Surface	Today (post-Stage-A)	Useful to attacker / court?
`users.phoneHash` (new accounts)	hex hash, no preimage without our KMS pepper	Only confirms "this phone has an account" if you can compute the hash.
`users.phone` (existing accounts, pre-migration only)	plaintext on rows the Sprint C migration script hasn't run against yet	Yes for those rows; eliminated by the operator running `tooling/scripts/drop-plaintext-phone.mjs` after the Stage A flag has soaked.
`users.encryptedSeed`, `phoneSalt`, `authProofHash`, `encryptedBirthDate`, `encryptionCanary`	sealed	No — we cannot decrypt.
`users.lanternName`, `lastLoginAt`, `authMethod`	pseudonym + timestamps	Fuzzy.
`users.encryptedMood`	AES-GCM ciphertext (post-Sprint-A)	No — we cannot decrypt.
`users.encryptedInterests`	AES-GCM ciphertext (post-Sprint-A)	No — we cannot decrypt.
`users.mood` / `users.vibe` / `users.interests` (legacy plaintext)	plaintext on not-yet-migrated docs only	Yes for those docs; eliminated as lazy migration runs on next read.
`lanterns.profileVibe` / `lanterns.profileInterests` (denormalized at light time)	plaintext, but bounded by 48h TTL (Sprint B)	User-elected published content visible to nearby users by design; bounded exposure.
`lanterns.interest` (free-text quote)	plaintext, bounded by 48h TTL (Sprint B)	User-elected published content; see Sprint A scope decision in §4 and decision log §7.
`lanterns.lat`, `lanterns.lng`	post-Sprint-A truncated to ~111m (3 decimals)	Fine-grained movement reconstruction now structurally degraded.
`chats.*` message bodies	encrypted client-side	No
`chats.*` metadata (timestamps, participant userIds)	userId pairs + timestamps	Some — userId linkability remains until Stage B.
`waves.*`	userId pairs + timestamps	Some — same.
`banned_accounts`	hashes only, server-only Firestore rule	No
BigQuery `analytics.events` (raw, user-keyed)	user_id-indexed event stream, 90-day partition expiration enforced by BigQuery itself (`partitioning.expirationMs = 7776000000` on the `timestamp` field). Partitions older than 90 days are auto-deleted — events older than 90 days simply do not exist.	No, for events outside the 90-day window. For events inside the window: Sprint D.2 pseudonymizes a deleted user's events immediately; Sprint B.2 is a safety net in case partition expiration is ever lengthened.
BigQuery `analytics.event_counts_daily` (aggregated export)	columns: `day, event_name, event_tier, environment, count, aggregated_at`. No `user_id`, no `entity_id`, no per-user breakdown. The MERGE in `eventCountsAggregation.service.js` groups by `(day, event_name, event_tier, environment)` only — user identity is aggregated away at the bridge between raw and aggregated tiers. Indefinite retention.	No — there is no per-user information to leak. This is the merchant-facing analytics surface; long-tail retention is intentional and privacy-safe.
Cloud Run access logs	IPs + timestamps + userIds (30-day retention from #307)	Some — structural to GCP.
`users/{uid}` ↔ activity link via plaintext `userId`	direct	Yes — Stage B (Sprint E) seals this last surface.

4. Sprint plan

Status legend: 🟦 not started / 🟡 in progress / 🟢 merged

Sprint A — Encrypt the loudest plaintext leaks 🟢

Effort: ~3–4 days. PR: #498 — merged 2026-05-11 02:30 UTC. Follow-up review fixes in [#TBD] (Copilot review on #498 surfaced input validation + NaN edge cases — addressed).
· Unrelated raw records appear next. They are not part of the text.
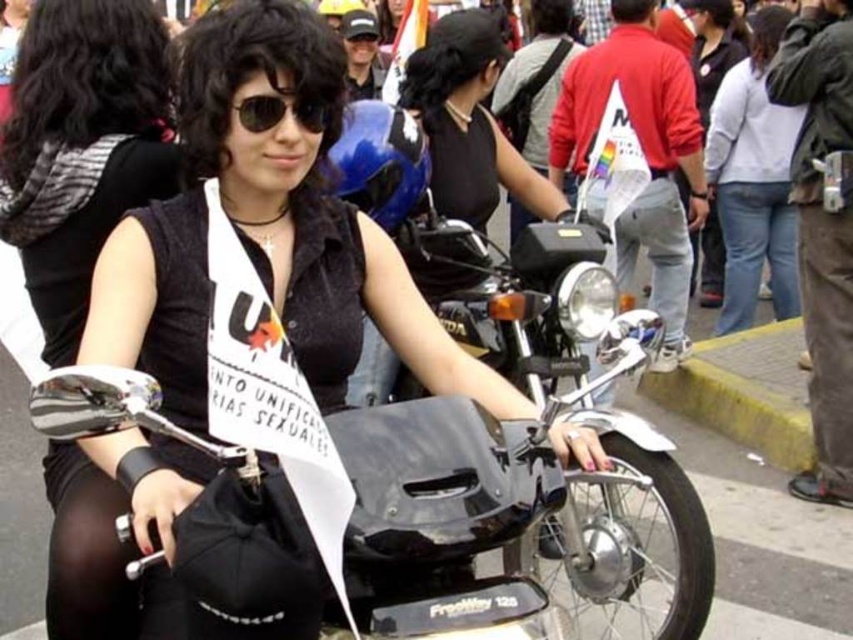
You are a photographer trying to capture a clear shot of both the black matte helmet at upper center and the matte black sunglasses at center. Which object should you focus on first to ensure it appears larger in the photo?

The black matte helmet at upper center is much taller than the matte black sunglasses at center, so focusing on it first will ensure it appears larger in the photo.

What are the coordinates of the black matte helmet at upper center?

The black matte helmet at upper center is located at point (469, 122).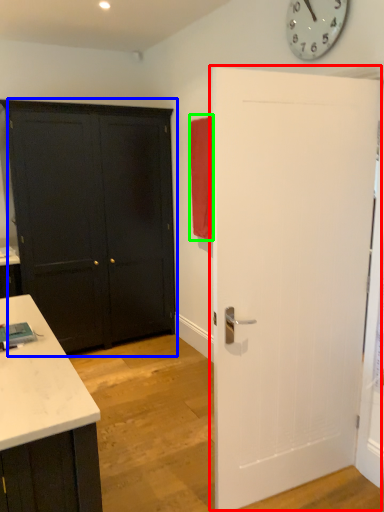
Question: Which object is the farthest from door (highlighted by a red box)? Choose among these: door (highlighted by a blue box) or curtain (highlighted by a green box).

Choices:
 (A) door
 (B) curtain

Answer: (A)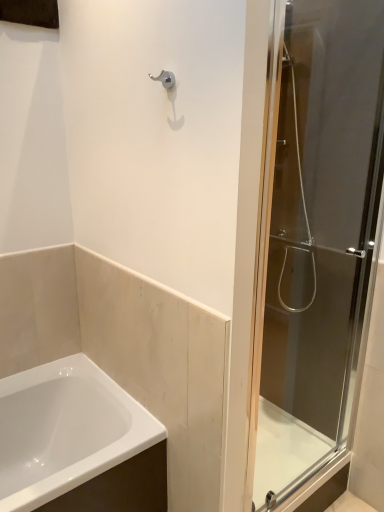
Describe the element at coordinates (319, 237) in the screenshot. I see `transparent glass shower door at right` at that location.

In order to face transparent glass shower door at right, should I rotate leftwards or rightwards?

You should look right and rotate roughly 16.613 degrees.

At what (x,y) coordinates should I click in order to perform the action: click on transparent glass shower door at right. Please return your answer as a coordinate pair (x, y). Looking at the image, I should click on (319, 237).

Find the location of a particular element. white glossy bathtub at lower left is located at coordinates (77, 442).

Describe the element at coordinates (77, 442) in the screenshot. I see `white glossy bathtub at lower left` at that location.

Identify the location of transparent glass shower door at right. (319, 237).

Which object is positioned more to the left, transparent glass shower door at right or white glossy bathtub at lower left?

white glossy bathtub at lower left is more to the left.

Is transparent glass shower door at right in front of or behind white glossy bathtub at lower left in the image?

Clearly, transparent glass shower door at right is in front of white glossy bathtub at lower left.

Which is closer, (333, 178) or (52, 377)?

The point (333, 178) is more forward.

From the image's perspective, is transparent glass shower door at right located above white glossy bathtub at lower left?

Correct, transparent glass shower door at right appears higher than white glossy bathtub at lower left in the image.

From a real-world perspective, who is located higher, transparent glass shower door at right or white glossy bathtub at lower left?

transparent glass shower door at right is physically above.

Does transparent glass shower door at right have a greater width compared to white glossy bathtub at lower left?

In fact, transparent glass shower door at right might be narrower than white glossy bathtub at lower left.

In the scene shown: Considering the relative sizes of transparent glass shower door at right and white glossy bathtub at lower left in the image provided, is transparent glass shower door at right taller than white glossy bathtub at lower left?

Yes.

Who is bigger, transparent glass shower door at right or white glossy bathtub at lower left?

white glossy bathtub at lower left.

Would you say transparent glass shower door at right is inside or outside white glossy bathtub at lower left?

transparent glass shower door at right is outside white glossy bathtub at lower left.

Is transparent glass shower door at right in contact with white glossy bathtub at lower left?

No.

Is white glossy bathtub at lower left at the back of transparent glass shower door at right?

No, transparent glass shower door at right is not facing away from white glossy bathtub at lower left.

Based on the photo, can you tell me how much transparent glass shower door at right and white glossy bathtub at lower left differ in facing direction?

There is a 0.000867-degree angle between the facing directions of transparent glass shower door at right and white glossy bathtub at lower left.

The width and height of the screenshot is (384, 512). I want to click on bathtub that is under the transparent glass shower door at right (from a real-world perspective), so click(x=77, y=442).

Is white glossy bathtub at lower left to the right of transparent glass shower door at right from the viewer's perspective?

No.

Is the position of white glossy bathtub at lower left more distant than that of transparent glass shower door at right?

Yes, white glossy bathtub at lower left is further from the camera.

Between point (154, 434) and point (303, 113), which one is positioned behind?

The point (303, 113) is farther from the camera.

From the image's perspective, is white glossy bathtub at lower left positioned above or below transparent glass shower door at right?

white glossy bathtub at lower left is situated lower than transparent glass shower door at right in the image.

From a real-world perspective, is white glossy bathtub at lower left positioned over transparent glass shower door at right based on gravity?

Incorrect, from a real-world perspective, white glossy bathtub at lower left is lower than transparent glass shower door at right.

Which of these two, white glossy bathtub at lower left or transparent glass shower door at right, is thinner?

Thinner between the two is transparent glass shower door at right.

Considering the sizes of objects white glossy bathtub at lower left and transparent glass shower door at right in the image provided, who is shorter, white glossy bathtub at lower left or transparent glass shower door at right?

white glossy bathtub at lower left.

Considering the relative sizes of white glossy bathtub at lower left and transparent glass shower door at right in the image provided, is white glossy bathtub at lower left smaller than transparent glass shower door at right?

Incorrect, white glossy bathtub at lower left is not smaller in size than transparent glass shower door at right.

Is transparent glass shower door at right located within white glossy bathtub at lower left?

No.

Based on the photo, is white glossy bathtub at lower left beside transparent glass shower door at right?

They are not placed beside each other.

Could you tell me if white glossy bathtub at lower left is turned towards transparent glass shower door at right?

No, white glossy bathtub at lower left does not turn towards transparent glass shower door at right.

How many degrees apart are the facing directions of white glossy bathtub at lower left and transparent glass shower door at right?

0.000867 degrees.

Measure the distance between white glossy bathtub at lower left and transparent glass shower door at right.

86.87 centimeters.

The width and height of the screenshot is (384, 512). I want to click on door in front of the white glossy bathtub at lower left, so click(x=319, y=237).

Find the location of a particular element. This screenshot has height=512, width=384. door above the white glossy bathtub at lower left (from a real-world perspective) is located at coordinates (319, 237).

The width and height of the screenshot is (384, 512). Find the location of `bathtub behind the transparent glass shower door at right`. bathtub behind the transparent glass shower door at right is located at coordinates (77, 442).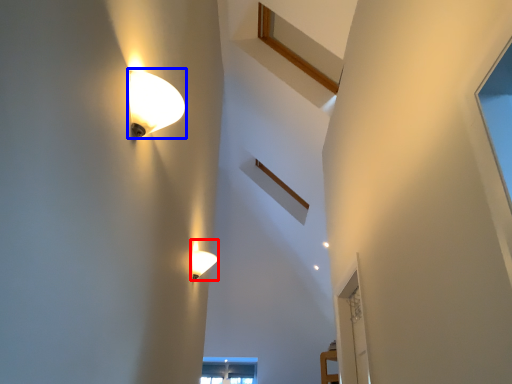
Question: Which object is further to the camera taking this photo, lamp (highlighted by a red box) or lamp (highlighted by a blue box)?

Choices:
 (A) lamp
 (B) lamp

Answer: (A)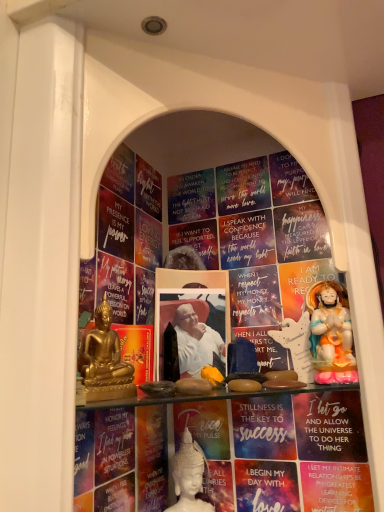
Find the location of a particular element. The height and width of the screenshot is (512, 384). matte gold statue at right is located at coordinates (297, 345).

Which is closer to the camera, (303, 344) or (243, 450)?

The point (303, 344) is more forward.

Can you see matte gold statue at right touching matte blue paperback book at center, the 3th paperback book from the left?

Yes, matte gold statue at right is with matte blue paperback book at center, the 3th paperback book from the left.

From the image's perspective, does matte gold statue at right appear lower than matte blue paperback book at center, the first paperback book in the right-to-left sequence?

No, from the image's perspective, matte gold statue at right is not below matte blue paperback book at center, the first paperback book in the right-to-left sequence.

Based on the photo, are white paper at center, which is counted as the 2th paperback book, starting from the right, and matte gold statue at right located far from each other?

No.

From the image's perspective, is white paper at center, which is counted as the 2th paperback book, starting from the right, positioned above or below matte gold statue at right?

From the image's perspective, white paper at center, which is counted as the 2th paperback book, starting from the right, appears above matte gold statue at right.

Is the position of white paper at center, placed as the 2th paperback book when sorted from left to right, more distant than that of matte gold statue at right?

That is False.

Between white paper at center, placed as the 2th paperback book when sorted from left to right, and matte gold statue at right, which one has smaller size?

matte gold statue at right is smaller.

Looking at this image, would you say matte gold statue at right is to the left or to the right of white porcelain statue at center, the 2th person from the left, in the picture?

matte gold statue at right is to the right of white porcelain statue at center, the 2th person from the left.

From the image's perspective, is matte gold statue at right above white porcelain statue at center, placed as the 1th person when sorted from bottom to top?

Correct, matte gold statue at right appears higher than white porcelain statue at center, placed as the 1th person when sorted from bottom to top, in the image.

Between matte gold statue at right and white porcelain statue at center, placed as the 1th person when sorted from bottom to top, which one has larger size?

With larger size is white porcelain statue at center, placed as the 1th person when sorted from bottom to top.

Is matte gold statue at right aimed at white porcelain statue at center, the 3th person from the top?

No, matte gold statue at right is not oriented towards white porcelain statue at center, the 3th person from the top.

Does point (186, 504) lie in front of point (96, 318)?

No, (186, 504) is further to viewer.

Locate an element on the screen. The width and height of the screenshot is (384, 512). person on the left of the white porcelain statue at center, the 3th person positioned from the front is located at coordinates (103, 353).

From the picture: Is white porcelain statue at center, placed as the 1th person when sorted from bottom to top, far from gold metallic statue at left, which is the first person from front to back?

They are positioned close to each other.

Is white porcelain statue at center, the 3th person positioned from the front, looking in the opposite direction of gold metallic statue at left, which ranks as the third person in right-to-left order?

That's not correct — white porcelain statue at center, the 3th person positioned from the front, is not looking away from gold metallic statue at left, which ranks as the third person in right-to-left order.

Does matte gold paperback book at center, the 3th paperback book when ordered from right to left, appear on the right side of matte blue paperback book at center, the first paperback book in the right-to-left sequence?

Incorrect, matte gold paperback book at center, the 3th paperback book when ordered from right to left, is not on the right side of matte blue paperback book at center, the first paperback book in the right-to-left sequence.

How many degrees apart are the facing directions of matte gold paperback book at center, the 3th paperback book when ordered from right to left, and matte blue paperback book at center, the first paperback book in the right-to-left sequence?

They differ by 56.5 degrees in their facing directions.

From a real-world perspective, does matte gold paperback book at center, arranged as the first paperback book when viewed from the left, stand above matte blue paperback book at center, the first paperback book in the right-to-left sequence?

Correct, in the physical world, matte gold paperback book at center, arranged as the first paperback book when viewed from the left, is higher than matte blue paperback book at center, the first paperback book in the right-to-left sequence.

Can you confirm if matte gold paperback book at center, arranged as the first paperback book when viewed from the left, is bigger than matte blue paperback book at center, the first paperback book in the right-to-left sequence?

Incorrect, matte gold paperback book at center, arranged as the first paperback book when viewed from the left, is not larger than matte blue paperback book at center, the first paperback book in the right-to-left sequence.

Is porcelain statue at right, the first person in the top-to-bottom sequence, inside the boundaries of gold metallic statue at left, which is the first person from front to back, or outside?

porcelain statue at right, the first person in the top-to-bottom sequence, is outside gold metallic statue at left, which is the first person from front to back.

Does porcelain statue at right, the 2th person from the front, have a smaller size compared to gold metallic statue at left, which ranks as the third person in right-to-left order?

Actually, porcelain statue at right, the 2th person from the front, might be larger than gold metallic statue at left, which ranks as the third person in right-to-left order.

Does porcelain statue at right, the first person in the top-to-bottom sequence, have a lesser height compared to gold metallic statue at left, which ranks as the third person in right-to-left order?

No, porcelain statue at right, the first person in the top-to-bottom sequence, is not shorter than gold metallic statue at left, which ranks as the third person in right-to-left order.

Starting from the porcelain statue at right, which ranks as the 1th person in right-to-left order, which person is the 2nd one to the left? Please provide its 2D coordinates.

[(103, 353)]

Are gold metallic statue at left, which ranks as the third person in right-to-left order, and white paper at center, placed as the 2th paperback book when sorted from left to right, beside each other?

No, gold metallic statue at left, which ranks as the third person in right-to-left order, is not in contact with white paper at center, placed as the 2th paperback book when sorted from left to right.

Is gold metallic statue at left, which is the first person from front to back, to the left or to the right of white paper at center, which is counted as the 2th paperback book, starting from the right, in the image?

gold metallic statue at left, which is the first person from front to back, is to the left of white paper at center, which is counted as the 2th paperback book, starting from the right.

Is white paper at center, which is counted as the 2th paperback book, starting from the right, inside gold metallic statue at left, which ranks as the third person in right-to-left order?

No, white paper at center, which is counted as the 2th paperback book, starting from the right, is not surrounded by gold metallic statue at left, which ranks as the third person in right-to-left order.

Is point (108, 357) closer or farther from the camera than point (157, 328)?

Point (108, 357) is closer to the camera than point (157, 328).

At what (x,y) coordinates should I click in order to perform the action: click on paperback book that is below the matte gold statue at right (from the image's perspective). Please return your answer as a coordinate pair (x, y). The height and width of the screenshot is (512, 384). Looking at the image, I should click on (263, 426).

Identify the location of sculpture directly beneath the white paper at center, placed as the 2th paperback book when sorted from left to right (from a real-world perspective). (297, 345).

Considering their positions, is gold metallic statue at left, arranged as the second person when ordered from the bottom, positioned further to matte gold paperback book at center, the 3th paperback book when ordered from right to left, than matte blue paperback book at center, the 3th paperback book from the left?

The object further to matte gold paperback book at center, the 3th paperback book when ordered from right to left, is matte blue paperback book at center, the 3th paperback book from the left.

When comparing their distances from matte gold statue at right, does porcelain statue at right, which ranks as the 1th person in right-to-left order, or matte gold paperback book at center, arranged as the first paperback book when viewed from the left, seem further?

matte gold paperback book at center, arranged as the first paperback book when viewed from the left, is further to matte gold statue at right.

Which object lies further to the anchor point matte gold statue at right, white paper at center, placed as the 2th paperback book when sorted from left to right, or matte blue paperback book at center, the 3th paperback book from the left?

white paper at center, placed as the 2th paperback book when sorted from left to right.

Based on the photo, considering their positions, is matte gold paperback book at center, the 3th paperback book when ordered from right to left, positioned further to porcelain statue at right, the 2th person from the front, than gold metallic statue at left, which ranks as the first person in left-to-right order?

gold metallic statue at left, which ranks as the first person in left-to-right order.

Considering their positions, is porcelain statue at right, the third person in the left-to-right sequence, positioned closer to matte blue paperback book at center, the first paperback book in the right-to-left sequence, than matte gold statue at right?

matte gold statue at right is closer to matte blue paperback book at center, the first paperback book in the right-to-left sequence.

In the scene shown: Which object lies nearer to the anchor point matte gold statue at right, matte blue paperback book at center, the first paperback book in the right-to-left sequence, or white porcelain statue at center, the 3th person positioned from the front?

matte blue paperback book at center, the first paperback book in the right-to-left sequence, is closer to matte gold statue at right.

Based on their spatial positions, is matte gold statue at right or white paper at center, which is counted as the 2th paperback book, starting from the right, further from porcelain statue at right, the first person in the top-to-bottom sequence?

Among the two, white paper at center, which is counted as the 2th paperback book, starting from the right, is located further to porcelain statue at right, the first person in the top-to-bottom sequence.

When comparing their distances from gold metallic statue at left, placed as the 2th person when sorted from top to bottom, does matte blue paperback book at center, the 3th paperback book from the left, or matte gold paperback book at center, the 3th paperback book when ordered from right to left, seem further?

Among the two, matte blue paperback book at center, the 3th paperback book from the left, is located further to gold metallic statue at left, placed as the 2th person when sorted from top to bottom.

Find the location of a particular element. The image size is (384, 512). paperback book that lies between matte gold statue at right and white porcelain statue at center, placed as the 1th person when sorted from bottom to top, from top to bottom is located at coordinates (263, 426).

Identify the location of paperback book that lies between matte gold paperback book at center, the 3th paperback book when ordered from right to left, and white porcelain statue at center, the 3th person from the top, from top to bottom. The height and width of the screenshot is (512, 384). (263, 426).

The height and width of the screenshot is (512, 384). I want to click on sculpture between white paper at center, which is counted as the 2th paperback book, starting from the right, and white porcelain statue at center, placed as the 1th person when sorted from bottom to top, in the up-down direction, so click(x=297, y=345).

Locate an element on the screen. sculpture between porcelain statue at right, which ranks as the 1th person in right-to-left order, and white porcelain statue at center, the 3th person from the top, from top to bottom is located at coordinates (297, 345).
Scope decision (2026-05-11): the lantern free-text quote (lantern.interest) stays plaintext at rest. It's user-elected published content visible to nearby users by design — the product's social-discovery use case (e.g. "Looking for hiking partners") depends on viewers being able to read it. Encrypting it with the lighter's key breaks the feature; encrypting with a venue/proximity-derived key is out of scope pre-launch. Breach exposure is bounded by Sprint B's 48h TTL on lantern docs.

What we still encrypt in Sprint A:

[x] Encrypt users.mood at write, decrypt at read. Stored as encryptedMood. (#281 item 1)
[x] Encrypt users.interests (array) at write, decrypt at read. Stored as encryptedInterests. (#281 item 1)
[x] Geohash-truncate lanterns.lat/lng to ~3 decimal places (~111 m precision) before write. Exact coords stay in memory for proximity checks only. (#281 item 4)
[x] Update lantern denormalization: at light time, the lighter's decrypted mood + interests are passed to the Cloud Function via formData.profileVibe / formData.profileInterests and written onto the lantern doc. This keeps LanternMiniProfile working for viewers who can't decrypt the lighter's profile.
[x] Lazy migration: existing user docs get re-encrypted on next profile read when the encryption key is cached. No bulk migration job.
[x] Tests for profileService + lanternService updated.
[x] Follow-up: input validation on formData.profileInterests/profileVibe (server-side caps), truncateCoord rejects non-finite values, additional unit tests for encrypted-read paths (per Copilot review on #498).

What stays plaintext (and why):

lantern.interest (free-text quote) — user-elected published content. Bounded by 48h TTL (Sprint B). Documented in §7 below.
lantern.profileVibe / lantern.profileInterests (denormalized) — copies of the user's mood/interests written to the lantern at light time, so nearby users can read them without holding the lighter's key. Bounded by the same 48h TTL.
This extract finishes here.